* **Problem to solve**:
In your copy of the data, omit the pictures and keep all else exactly as given.

* **Data for the task**:
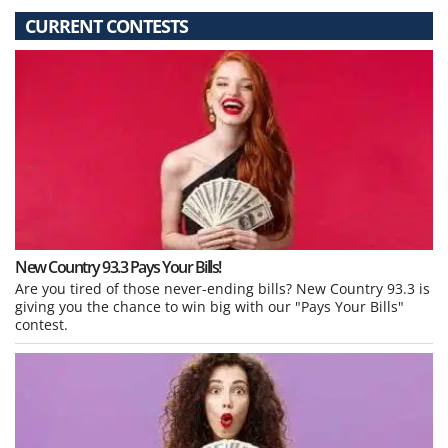
CURRENT CONTESTS
New Country 93.3 Pays Your Bills!
Are you tired of those never-ending bills? New Country 93.3 is
giving you the chance to win big with our "Pays Your Bills"
contest.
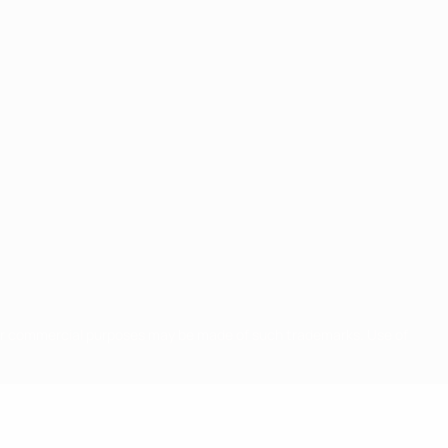
for commercial purposes may be made of such trademarks. Use of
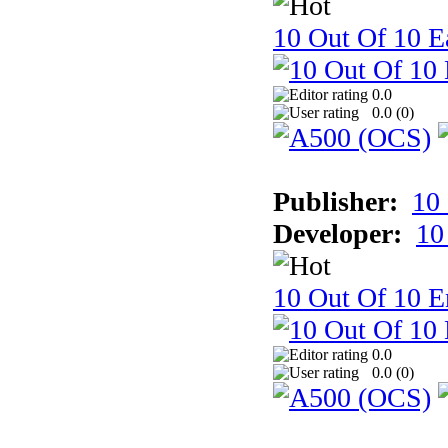
10 Out Of 10 Ea
0.0
0.0 (
0
)
Publisher:
10
Developer:
10
10 Out Of 10 E
0.0
0.0 (
0
)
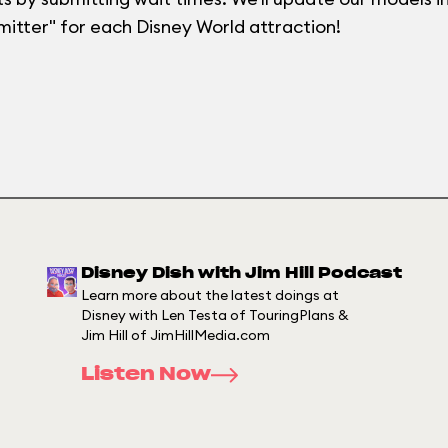
mitter" for each Disney World attraction!
Disney Dish with Jim Hill Podcast
Learn more about the latest doings at
Disney with Len Testa of TouringPlans &
Jim Hill of JimHillMedia.com
Listen Now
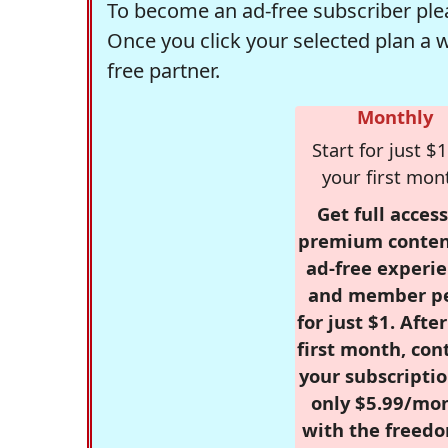
To become an ad-free subscriber plea
Once you click your selected plan a 
free partner.
Monthly
Start for just $1
your first mon
Get full access
premium conten
ad-free experie
and member p
for just $1. Afte
first month, con
your subscriptio
only $5.99/mo
with the freed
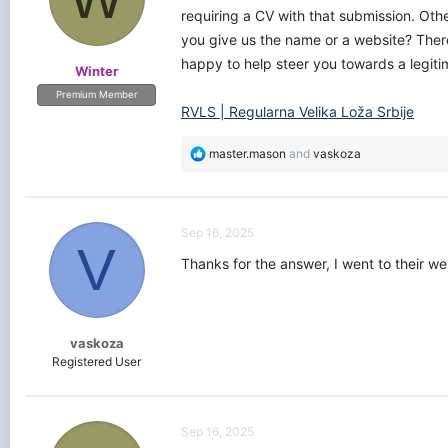
requiring a CV with that submission. Ot
you give us the name or a website? Ther
happy to help steer you towards a legiti
Winter
Premium Member
RVLS | Regularna Velika Loža Srbije
R
master.mason
and
vaskoza
e
a
c
t
Sep 16, 2025
i
V
o
Thanks for the answer, I went to their w
n
s
:
vaskoza
Registered User
Sep 16, 2025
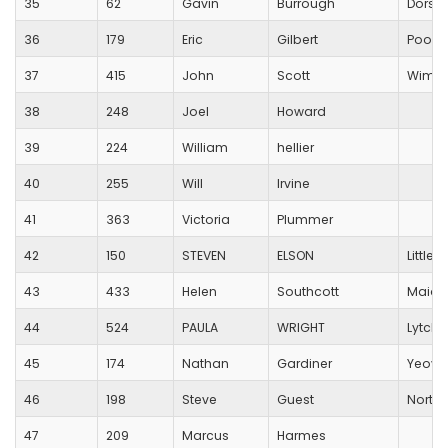
35
62
Gavin
Burrough
Dorset
36
179
Eric
Gilbert
Poole
37
415
John
Scott
Wimbo
38
248
Joel
Howard
39
224
William
hellier
40
255
Will
Irvine
41
363
Victoria
Plummer
42
150
STEVEN
ELSON
Little
43
433
Helen
Southcott
Maide
44
524
PAULA
WRIGHT
Lytche
45
174
Nathan
Gardiner
Yeovi
46
198
Steve
Guest
North 
47
209
Marcus
Harmes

* **Task response**:
CURRENT CONTESTS
New Country 93.3 Pays Your Bills!
Are you tired of those never-ending bills? New Country 93.3 is
giving you the chance to win big with our "Pays Your Bills"
contest.
for commercial purposes may be made of such trademarks. Use of
10 Out Of 10 Ea
0.0
0.0 (
0
)
Publisher:
10
Developer:
10
10 Out Of 10 E
0.0
0.0 (
0
)
mitter" for each Disney World attraction!
Disney Dish with Jim Hill Podcast
Learn more about the latest doings at
Disney with Len Testa of TouringPlans &
Jim Hill of JimHillMedia.com
Listen Now
To become an ad-free subscriber plea
Once you click your selected plan a 
free partner.
Monthly
Start for just $1
your first mon
Get full access
premium conten
ad-free experie
and member p
for just $1. Afte
first month, con
your subscriptio
only $5.99/mo
with the freed
requiring a CV with that submission. Ot
you give us the name or a website? Ther
happy to help steer you towards a legiti
Winter
Premium Member
RVLS | Regularna Velika Loža Srbije
R
master.mason
and
vaskoza
e
a
c
t
Sep 16, 2025
i
V
o
Thanks for the answer, I went to their w
n
s
:
vaskoza
Registered User
Sep 16, 2025
35
62
Gavin
Burrough
Dorset
36
179
Eric
Gilbert
Poole
37
415
John
Scott
Wimbo
38
248
Joel
Howard
39
224
William
hellier
40
255
Will
Irvine
41
363
Victoria
Plummer
42
150
STEVEN
ELSON
Little
43
433
Helen
Southcott
Maide
44
524
PAULA
WRIGHT
Lytche
45
174
Nathan
Gardiner
Yeovi
46
198
Steve
Guest
North 
47
209
Marcus
Harmes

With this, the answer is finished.